The spring water contained 2 parts per million ammonia. The EPA maximum standard for freshwater is 17 milligrams of ammonia per liter of water (that's 17 ppm). The other two sites showed 0.25 ppm ammonia. Interestingly, our drinking water has more dissolved ammonia (0.5 ppm) than the creek. It's not surprising that the "pure" spring water has more ammonia. It's a gas and colder water under pressure can hold more devolved gas than the water in an aquifer. The ammonia is released as it flows in the open stream.
Nitrates and nitrites are also common nitrogenous compounds found both in nature and in industrial processes. They are anions of nitric and nitrous acids (respectively) and their salts. Nitrates are also artificial fertilizers that are readily taken up by plants, especially as the ammonium salt, ammonium nitrate. In lakes and streams, they can lead to overpopulation of algaes. The Top Fin kit has tests for both.
Before I get into the Griess reaction, which is commonly used to test for nitrites, I need to explain "aromatics". When I use that word, most people are going to think "something that smells nice." Chemists think something else. The two meanings do overlap. Many nice smelling (and colorful!) Substances are also aromatic compounds, but there are aromatics (like the number one aromatic, benzene) that most people would say smells unpleasant.
Aromatics have this ring structure somewhere in their molecule.
That's benzene, six carbon atoms (the six gray balls) bonded to six hydrogen atoms (the white balls). Other atoms and collections of atoms can take the place of one or more hydrogen.
The Griess reaction is used to being and two of these rings together.
Start with an aromatic compounds with an amide group replacing one of the hydrogens. In our case, it's probably sulfanilamide.
The nitrogen with two hydrogens at the bottom is the amide group we want to target. A nitrite ion will knock the two hydrogens of the amide group off to form a diazo group (just two nitrogens) and the whole molecule becomes a positively charged ion waiting to react with something....it likes the carbons in an aromatic ring.

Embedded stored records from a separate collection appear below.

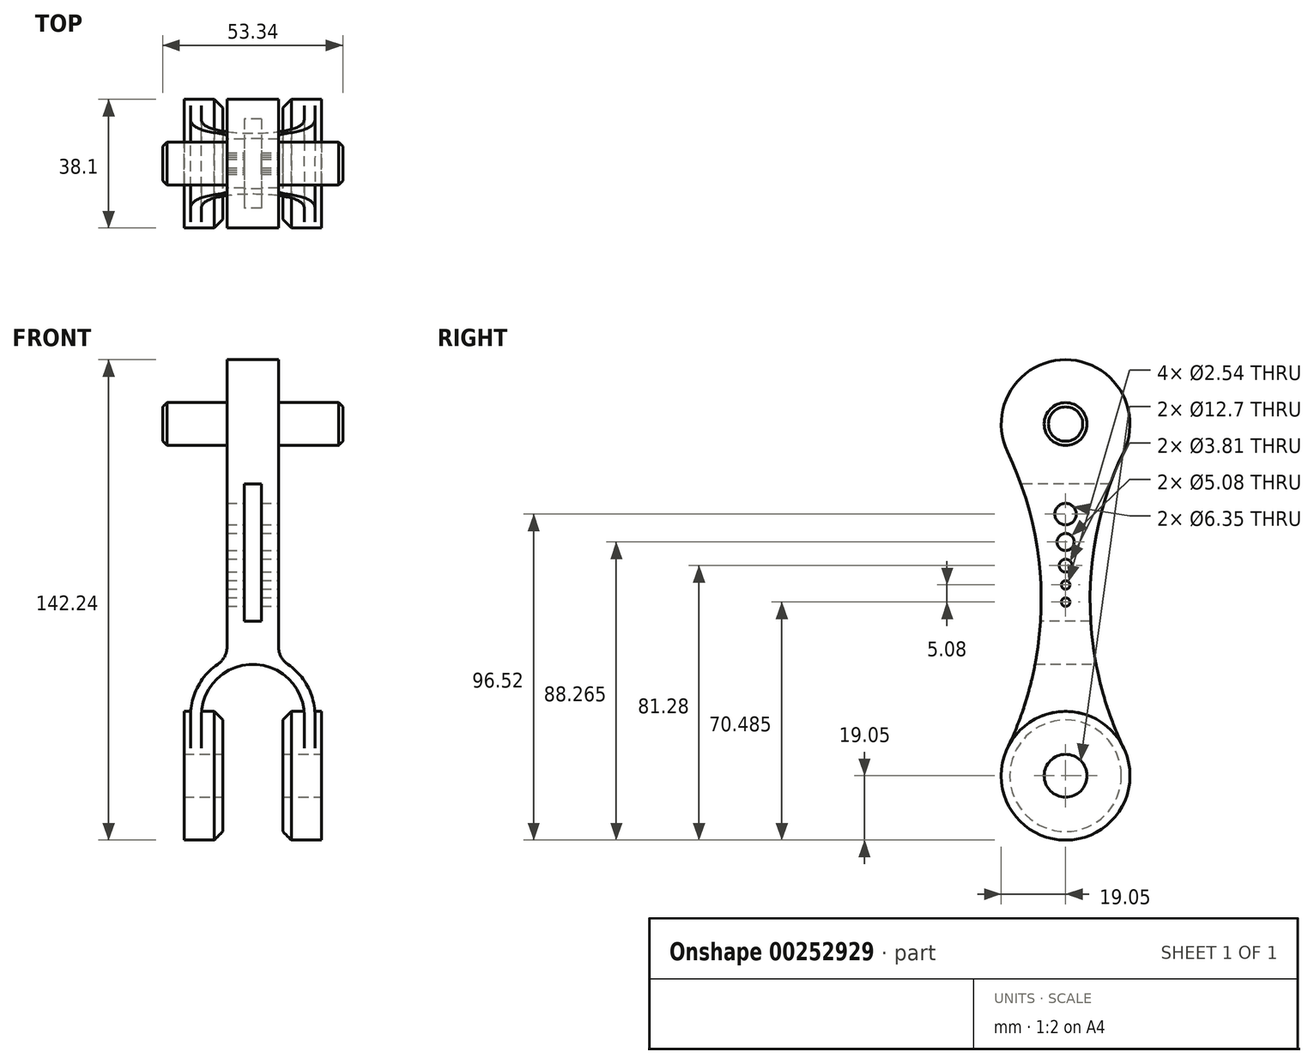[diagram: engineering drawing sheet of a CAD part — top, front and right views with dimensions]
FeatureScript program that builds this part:
annotation { "Feature Type Name" : "Feature", "Feature Type Description" : "" }
export const myFeature = defineFeature(function(context is Context, id is Id, definition is map)
    precondition{}
    {
        {
            var Q0;
            Q0=qCreatedBy(makeId("Front.planeOp"),FACE);
            var sketch = newSketch(context, id + "F0", { "sketchPlane" : qUnion([Q0])});
            skPoint(sketch, "E0.middle", {"position": v(0, -15.24) * mm});
            skPoint(sketch, "E1.visualSharp", {"position": v(20.32, -12.7) * mm});
            skLineSegment(sketch, "E2.bottom", {"start": v(-7.62, 0) * mm, "end": v(7.62, 0) * mm});
            skLineSegment(sketch, "E2.left", {"start": v(-7.62, 0) * mm, "end": v(-7.62, -24.51) * mm});
            skLineSegment(sketch, "E2.right", {"start": v(7.62, 0) * mm, "end": v(7.62, -24.51) * mm});
            skArc(sketch, "E3", {"start": v(15.24, -48.26) * mm, "mid": v(0, -33.02) * mm, "end": v(-15.24, -48.26) * mm});
            skArc(sketch, "E4", {"start": v(18.41, -48.26) * mm, "mid": v(16.29, -39.66) * mm, "end": v(10.39, -33.05) * mm});
            skLineSegment(sketch, "E5.top", {"start": v(16.76, -66.58) * mm, "end": v(16.9, -66.58) * mm});
            skLineSegment(sketch, "E5.left", {"start": v(15.24, -48.26) * mm, "end": v(15.24, -65.05) * mm});
            skLineSegment(sketch, "E5.right", {"start": v(18.41, -48.26) * mm, "end": v(18.41, -65.05) * mm});
            skLineSegment(sketch, "E6.top", {"start": v(-16.76, -66.04) * mm, "end": v(-16.9, -66.04) * mm});
            skLineSegment(sketch, "E6.left", {"start": v(-15.24, -48.26) * mm, "end": v(-15.24, -64.52) * mm});
            skLineSegment(sketch, "E6.right", {"start": v(-18.41, -48.26) * mm, "end": v(-18.41, -64.52) * mm});
            skLineSegment(sketch, "E7", {"start": v(7.62, -24.51) * mm, "end": v(7.62, -27.81) * mm});
            skLineSegment(sketch, "E8", {"start": v(-7.62, -24.51) * mm, "end": v(-7.62, -27.81) * mm});
            skPoint(sketch, "E9.visualSharp", {"position": v(15.24, -66.58) * mm});
            skArc(sketch, "E9.filletArc", {"start": v(15.24, -65.05) * mm, "mid": v(15.69, -66.13) * mm, "end": v(16.76, -66.58) * mm});
            skPoint(sketch, "E10.visualSharp", {"position": v(18.41, -66.58) * mm});
            skArc(sketch, "E10.filletArc", {"start": v(16.9, -66.58) * mm, "mid": v(17.97, -66.13) * mm, "end": v(18.41, -65.05) * mm});
            skPoint(sketch, "E11.visualSharp", {"position": v(-18.41, -66.04) * mm});
            skArc(sketch, "E11.filletArc", {"start": v(-18.41, -64.52) * mm, "mid": v(-17.97, -65.6) * mm, "end": v(-16.9, -66.04) * mm});
            skPoint(sketch, "E12.visualSharp", {"position": v(-15.24, -66.04) * mm});
            skArc(sketch, "E12.filletArc", {"start": v(-16.76, -66.04) * mm, "mid": v(-15.69, -65.6) * mm, "end": v(-15.24, -64.52) * mm});
            skArc(sketch, "E13.trimOffspring", {"start": v(-10.39, -33.05) * mm, "mid": v(-16.29, -39.66) * mm, "end": v(-18.41, -48.26) * mm});
            skPoint(sketch, "E14.visualSharp", {"position": v(7.62, -31.5) * mm});
            skArc(sketch, "E14.filletArc", {"start": v(7.62, -27.81) * mm, "mid": v(8.35, -30.78) * mm, "end": v(10.39, -33.05) * mm});
            skPoint(sketch, "E15.visualSharp", {"position": v(-7.62, -31.5) * mm});
            skArc(sketch, "E15.filletArc", {"start": v(-10.39, -33.05) * mm, "mid": v(-8.35, -30.78) * mm, "end": v(-7.62, -27.81) * mm});
            skSolve(sketch);
        }
        {
            var Q0;
            Q0=qSketchRegion(id+"F0",true);
            extrude(context, id + "F1", {"entities" : qUnion([Q0]), "endBound" : BoundingType.SYMMETRIC, "depth" : 44.45 * mm});
        }
        {
            var Q0;
            Q0=qCreatedBy(makeId("Right.planeOp"),FACE);
            var sketch = newSketch(context, id + "F2", { "sketchPlane" : qUnion([Q0])});
            skCircle(sketch, "E16", {"center": v(0, -66.04) * mm, "radius": 6.35 * mm});
            skSolve(sketch);
        }
        {
            var Q0;
            Q0=qCreatedBy(makeId("Right.planeOp"),FACE);
            var sketch = newSketch(context, id + "F3", { "sketchPlane" : qUnion([Q0])});
            skCircle(sketch, "E17", {"center": v(0, -66.04) * mm, "radius": 19.05 * mm});
            skSolve(sketch);
        }
        {
            var Q0;
            Q0=qSketchRegion(id+"F3",true);
            extrude(context, id + "F4", {"entities" : qUnion([Q0]), "operationType" : NewBodyOperationType.ADD, "endBound" : BoundingType.SYMMETRIC, "depth" : 40.64 * mm});
        }
        {
            var Q0;
            Q0=qCreatedBy(makeId("Front.planeOp"),FACE);
            var sketch = newSketch(context, id + "F5", { "sketchPlane" : qUnion([Q0])});
            skLineSegment(sketch, "E18.bottom", {"start": v(8.9, -85.1) * mm, "end": v(-8.89, -85.1) * mm});
            skLineSegment(sketch, "E18.top", {"start": v(8.9, -47) * mm, "end": v(-8.89, -47) * mm});
            skLineSegment(sketch, "E18.left", {"start": v(8.9, -85.1) * mm, "end": v(8.9, -47) * mm});
            skLineSegment(sketch, "E18.right", {"start": v(-8.89, -85.1) * mm, "end": v(-8.89, -47) * mm});
            skPoint(sketch, "E18.middle", {"position": v(0, -66.04) * mm});
            skSolve(sketch);
        }
        {
            var Q0;
            Q0=qSketchRegion(id+"F2",true);
            extrude(context, id + "F6", {"entities" : qUnion([Q0]), "operationType" : NewBodyOperationType.REMOVE, "endBound" : BoundingType.SYMMETRIC, "oppositeDirection" : true, "depth" : 76.2 * mm});
        }
        {
            var Q0;
            Q0=qSketchRegion(id+"F5",true);
            extrude(context, id + "F7", {"entities" : qUnion([Q0]), "operationType" : NewBodyOperationType.REMOVE, "endBound" : BoundingType.SYMMETRIC, "oppositeDirection" : true, "depth" : 38.1 * mm});
        }
        {
            var Q0;
            Q0=makeQuery(id+"F7.boolean.opBoolean","INTERSECT",EDGE,{"derivedFrom":[makeQuery(id+"F4.opExtrude","SWEPT_FACE",FACE,{"disambiguationData":[OSD([sQuery(id+"F3.wireOp",EDGE,"E17")])]}),makeQuery(id+"F7.opExtrude","SWEPT_FACE",FACE,{"disambiguationData":[OSD([sQuery(id+"F5.wireOp",EDGE,"E18.right")])]})]});
            var Q1;
            Q1=makeQuery(id+"F7.boolean.opBoolean","INTERSECT",EDGE,{"derivedFrom":[makeQuery(id+"F4.opExtrude","SWEPT_FACE",FACE,{"disambiguationData":[OSD([sQuery(id+"F3.wireOp",EDGE,"E17")])]}),makeQuery(id+"F7.opExtrude","SWEPT_FACE",FACE,{"disambiguationData":[OSD([sQuery(id+"F5.wireOp",EDGE,"E18.left")])]})]});
            chamfer(context, id + "F8", {"entities" : qUnion([Q0, Q1]), "width" : 2.54 * mm, "tangentPropagation" : true});
        }
        {
            var Q0;
            Q0=qCreatedBy(makeId("Right.planeOp"),FACE);
            var sketch = newSketch(context, id + "F9", { "sketchPlane" : qUnion([Q0])});
            skArc(sketch, "E19", {"start": v(19.05, 38.09) * mm, "mid": v(0, 57.15) * mm, "end": v(-19.05, 38.09) * mm});
            skLineSegment(sketch, "E20.top", {"start": v(-19.05, -0.01) * mm, "end": v(19.05, -0.01) * mm});
            skLineSegment(sketch, "E20.left", {"start": v(-19.05, 38.09) * mm, "end": v(-19.05, -0.01) * mm});
            skLineSegment(sketch, "E20.right", {"start": v(19.05, 38.09) * mm, "end": v(19.05, -0.01) * mm});
            skSolve(sketch);
        }
        {
            var Q0;
            Q0=qSketchRegion(id+"F9",true);
            extrude(context, id + "F10", {"entities" : qUnion([Q0]), "operationType" : NewBodyOperationType.ADD, "endBound" : BoundingType.SYMMETRIC, "depth" : 15.24 * mm});
        }
        {
            var Q0;
            Q0=qCreatedBy(makeId("Right.planeOp"),FACE);
            var sketch = newSketch(context, id + "F11", { "sketchPlane" : qUnion([Q0])});
            skCircle(sketch, "E21", {"center": v(0, 38.1) * mm, "radius": 6.35 * mm});
            skSolve(sketch);
        }
        {
            var Q0;
            Q0=qSketchRegion(id+"F11",true);
            extrude(context, id + "F12", {"entities" : qUnion([Q0]), "operationType" : NewBodyOperationType.ADD, "depth" : 26.67 * mm});
        }
        {
            var Q0;
            Q0=makeQuery(id+"F12.opExtrude","CAP_EDGE",EDGE,{"disambiguationData":[OSD([sQuery(id+"F11.wireOp",EDGE,"E21")])],"isStart":true});
            var Q1;
            Q1=makeQuery(id+"F12.opExtrude","CAP_EDGE",EDGE,{"disambiguationData":[OSD([sQuery(id+"F11.wireOp",EDGE,"E21")])],"isStart":false});
            chamfer(context, id + "F13", {"entities" : qUnion([Q0, Q1]), "width" : 1.27 * mm, "tangentPropagation" : true});
        }
        {
            var Q0;
            Q0=qCreatedBy(makeId("Right.planeOp"),FACE);
            var sketch = newSketch(context, id + "F14", { "sketchPlane" : qUnion([Q0])});
            skArc(sketch, "E22", {"start": v(17.18, 29.88) * mm, "mid": v(0, 57.15) * mm, "end": v(-17.18, 29.88) * mm});
            skArc(sketch, "E23", {"start": v(-17.18, -57.82) * mm, "mid": v(0, -85.1) * mm, "end": v(17.18, -57.82) * mm});
            skArc(sketch, "E24", {"start": v(17.18, 29.88) * mm, "mid": v(7.24, -13.97) * mm, "end": v(17.18, -57.82) * mm});
            skPoint(sketch, "E25.center.orphan", {"position": v(45.72, -6.35) * mm});
            skPoint(sketch, "E26.center.orphan", {"position": v(-45.72, -6.35) * mm});
            skArc(sketch, "E27", {"start": v(-17.18, -57.82) * mm, "mid": v(-7.24, -13.97) * mm, "end": v(-17.18, 29.88) * mm});
            skSolve(sketch);
        }
        {
            var Q0;
            Q0=qSketchRegion(id+"F14",true);
            extrude(context, id + "F15", {"entities" : qUnion([Q0]), "operationType" : NewBodyOperationType.INTERSECT, "endBound" : BoundingType.SYMMETRIC, "depth" : 76.2 * mm});
        }
        {
            var Q0;
            Q0=qCreatedBy(makeId("Front.planeOp"),FACE);
            var sketch = newSketch(context, id + "F16", { "sketchPlane" : qUnion([Q0])});
            skLineSegment(sketch, "E28.bottom", {"start": v(-2.54, -20.32) * mm, "end": v(2.54, -20.32) * mm});
            skLineSegment(sketch, "E28.top", {"start": v(-2.54, 20.32) * mm, "end": v(2.54, 20.32) * mm});
            skLineSegment(sketch, "E28.left", {"start": v(-2.54, -20.32) * mm, "end": v(-2.54, 20.32) * mm});
            skLineSegment(sketch, "E28.right", {"start": v(2.54, -20.32) * mm, "end": v(2.54, 20.32) * mm});
            skSolve(sketch);
        }
        {
            var Q0;
            Q0=qSketchRegion(id+"F16",true);
            extrude(context, id + "F17", {"entities" : qUnion([Q0]), "operationType" : NewBodyOperationType.REMOVE, "endBound" : BoundingType.SYMMETRIC, "oppositeDirection" : true, "depth" : 50.8 * mm});
        }
        {
            var Q0;
            Q0=makeQuery(id+"F10.boolean.opBoolean","MERGE",FACE,{"derivedFrom":[makeQuery(id+"F1.opExtrude","SWEPT_FACE",FACE,{"disambiguationData":[OSD([sQuery(id+"F0.wireOp",EDGE,"E2.left")])]}),makeQuery(id+"F10.opExtrude","CAP_FACE",FACE,{"disambiguationData":[OSD([sQuery(id+"F9.wireOp",EDGE,"E19"),sQuery(id+"F9.wireOp",EDGE,"E20.top"),sQuery(id+"F9.wireOp",EDGE,"E20.left"),sQuery(id+"F9.wireOp",EDGE,"E20.right")])],"isStart":true})]});
            var sketch = newSketch(context, id + "F18", { "sketchPlane" : qUnion([Q0])});
            skCircle(sketch, "E29", {"center": v(0, 38.1) * mm, "radius": 6.35 * mm});
            skSolve(sketch);
        }
        {
            var Q0;
            Q0=qSketchRegion(id+"F18",true);
            extrude(context, id + "F19", {"entities" : qUnion([Q0]), "operationType" : NewBodyOperationType.ADD, "depth" : 19.05 * mm});
        }
        {
            var Q0;
            Q0=qCreatedBy(makeId("Right.planeOp"),FACE);
            var sketch = newSketch(context, id + "F20", { "sketchPlane" : qUnion([Q0])});
            skCircle(sketch, "E30", {"center": v(0, -3.8) * mm, "radius": 1.9 * mm});
            skCircle(sketch, "E31", {"center": v(0, -9.52) * mm, "radius": 1.27 * mm});
            skCircle(sketch, "E32", {"center": v(0, -14.6) * mm, "radius": 1.27 * mm});
            skCircle(sketch, "E33", {"center": v(0, 3.18) * mm, "radius": 2.54 * mm});
            skCircle(sketch, "E34", {"center": v(0, 11.43) * mm, "radius": 3.18 * mm});
            skSolve(sketch);
        }
        {
            var Q0;
            Q0=qSketchRegion(id+"F20",true);
            extrude(context, id + "F21", {"entities" : qUnion([Q0]), "operationType" : NewBodyOperationType.REMOVE, "endBound" : BoundingType.SYMMETRIC, "oppositeDirection" : true, "depth" : 25.4 * mm});
        }
        {
            var Q0;
            Q0=makeQuery(id+"F19.opExtrude","CAP_EDGE",EDGE,{"disambiguationData":[OSD([sQuery(id+"F18.wireOp",EDGE,"E29")])],"isStart":false});
            chamfer(context, id + "F22", {"entities" : qUnion([Q0]), "width" : 1.27 * mm, "tangentPropagation" : true});
        }
        {
            var Q0;
            Q0=qCreatedBy(makeId("Front.planeOp"),FACE);
            var sketch = newSketch(context, id + "F23", { "sketchPlane" : qUnion([Q0])});
            skPoint(sketch, "E35", {"position": v(0, 38.1) * mm});
            skLineSegment(sketch, "E36", {"start": v(0, 0) * mm, "end": v(0, 38.1) * mm, "construction": true});
            skSolve(sketch);
        }
        {
            var Q0;
            Q0=makeQuery(id+"F1.opExtrude","SWEPT_BODY",BODY,{"disambiguationData":[OSD([sQuery(id+"F0.wireOp",EDGE,"E2.bottom"),sQuery(id+"F0.wireOp",EDGE,"E2.left"),sQuery(id+"F0.wireOp",EDGE,"E2.right"),sQuery(id+"F0.wireOp",EDGE,"E3"),sQuery(id+"F0.wireOp",EDGE,"E4"),sQuery(id+"F0.wireOp",EDGE,"E5.top"),sQuery(id+"F0.wireOp",EDGE,"E5.left"),sQuery(id+"F0.wireOp",EDGE,"E5.right"),sQuery(id+"F0.wireOp",EDGE,"E6.top"),sQuery(id+"F0.wireOp",EDGE,"E6.left"),sQuery(id+"F0.wireOp",EDGE,"E6.right"),sQuery(id+"F0.wireOp",EDGE,"E7"),sQuery(id+"F0.wireOp",EDGE,"E8"),sQuery(id+"F0.wireOp",EDGE,"E9.filletArc"),sQuery(id+"F0.wireOp",EDGE,"E10.filletArc"),sQuery(id+"F0.wireOp",EDGE,"E11.filletArc"),sQuery(id+"F0.wireOp",EDGE,"E12.filletArc"),sQuery(id+"F0.wireOp",EDGE,"E13.trimOffspring"),sQuery(id+"F0.wireOp",EDGE,"E14.filletArc"),sQuery(id+"F0.wireOp",EDGE,"E15.filletArc")])]});
            var Q1;
            Q1=sQuery(id+"F23.wireOp",EDGE,"E36");
            transform(context, id + "F24", {"entities" : qUnion([Q0]), "transformType" : TransformType.TRANSLATION_ENTITY, "oppositeDirectionEntity" : true, "transformLine" : qUnion([Q1]), "makeCopy" : false});
        }
    });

In the Griess test, we want an end result that's brightly colored....an azo dye. One common aromatic reactant, and probably the one in the Top Fin kit, is N-(1-naphthyl)ethylenediamine. It's a big word, but the stick diagram is rather pretty.
The carbon just opposite the tail on this molecule.... that's where the diazo group latches on. The result is this dye.
It's purple. The more nitrite is present, the more of the two aromatic compounds get stuck together and the more purple the solution becomes.
What about the water in Little Dry Creek (and in my drinking water)? There was no nitrite in our tap water and the creek had a tiny, but consistent amount at all three sites, 0.1 parts per million, which is about 0.1 milligram in a liter of creek water. The Environmental Protection Agency's maximum contaminant level goal for nitrites in drinking water is 3.3 mg/L.
The nitrate test seems to be the same Griess reaction used for the nitrite test except the nitrates gave to be reduced to nitrite (with concentrated hydrochloric acid and a witches' brew of other substances). It used sulfanilamide but I couldn't find what it was reacted with to give a red color.
The test didn't indicate any nitrate in our drinking water or at the spring but the creek had picked up 5 parts per million of nitrate by site 2 and that concentration continued at least to site 3.
EPA maximum contaminant goal for nitrate is pretty high, 44 mg/L, so the creek is okay for nitrates.